5 september
Dag 268
Enige tijd geleden was ik in New Albany waar ik met een zondaar stond te praten en hem tot Christus leidde; een grote, oude man met grove knuisten in de garage. Een man was een vriend van mij, zijn schoonzoon had zijn garagebedrijf ernaast. Ik stond daar te prediken in etenstijd, ik at een sandwich en sprak met hem over God. Overdag probeerde ik ergens een plaats te vinden waar ik in etenstijd naartoe kon gaan om zo te proberen een ziel voor Christus te winnen. Hij zei: “Meneer Branham”, zei hij. Ik was nog maar een jonge prediker. Hij zei: “Meneer Branham, mijn moeder had dat soort godsdienst, die diepgevoelde godsdienst.” En de tranen liepen over zijn wangen.
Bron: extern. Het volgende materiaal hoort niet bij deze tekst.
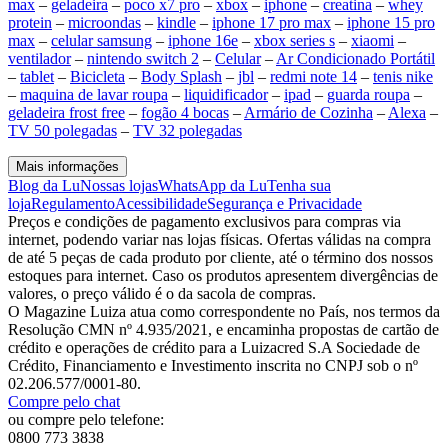
max
–
geladeira
–
poco x7 pro
–
xbox
–
iphone
–
creatina
–
whey
protein
–
microondas
–
kindle
–
iphone 17 pro max
–
iphone 15 pro
max
–
celular samsung
–
iphone 16e
–
xbox series s
–
xiaomi
–
ventilador
–
nintendo switch 2
–
Celular
–
Ar Condicionado Portátil
–
tablet
–
Bicicleta
–
Body Splash
–
jbl
–
redmi note 14
–
tenis nike
–
maquina de lavar roupa
–
liquidificador
–
ipad
–
guarda roupa
–
geladeira frost free
–
fogão 4 bocas
–
Armário de Cozinha
–
Alexa
–
TV 50 polegadas
–
TV 32 polegadas
Mais informações
Blog da Lu
Nossas lojas
WhatsApp da Lu
Tenha sua
loja
Regulamento
Acessibilidade
Segurança e Privacidade
Preços e condições de pagamento exclusivos para compras via
internet, podendo variar nas lojas físicas. Ofertas válidas na compra
de até 5 peças de cada produto por cliente, até o término dos nossos
estoques para internet. Caso os produtos apresentem divergências de
valores, o preço válido é o da sacola de compras.
O Magazine Luiza atua como correspondente no País, nos termos da
Resolução CMN nº 4.935/2021, e encaminha propostas de cartão de
crédito e operações de crédito para a Luizacred S.A Sociedade de
Crédito, Financiamento e Investimento inscrita no CNPJ sob o nº
02.206.577/0001-80.
Compre pelo chat
ou compre pelo telefone:
0800 773 3838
Ik zei: “Hoe lang geleden is ze heengegaan?”
Zei: “Jaren geleden. Ze bad altijd voor me.”
Ik zei: “De God Die haar gebeden hoorde, probeert ze nu voor haar te beantwoorden.”
En deze man liep naar binnen, hij zei: “Hallo.” Hij was dronken. Hij zei: “Hé, Billy, luister.” Zei: “Je kunt net zo vaak naar mijn garage komen als je wilt, maar breng niet dat oude heilige roller geloof van jou daar naartoe.”
Ik draaide mij om, keek hem aan en zei: “Waar Christus niet welkom is, zal ik ook niet komen.” En toen draaide hij zich om en zei: “Ach, kom tot jezelf, knul.”
En toen hoorde ik in mijn hart een stem zeggen: “U oogst wat u zaait. Het zou beter voor u zijn dat een molensteen om uw hals werd gehangen en u verzwolgen was in de diepte der zee.” En diezelfde avond werd hij door zijn eigen schoonzoon overreden, door een afgeladen tweetons Chevrolet-vrachtauto, en hij werd platgedrukt in de grond.
Kijk, u moet God respecteren. U moet het. God eist respect.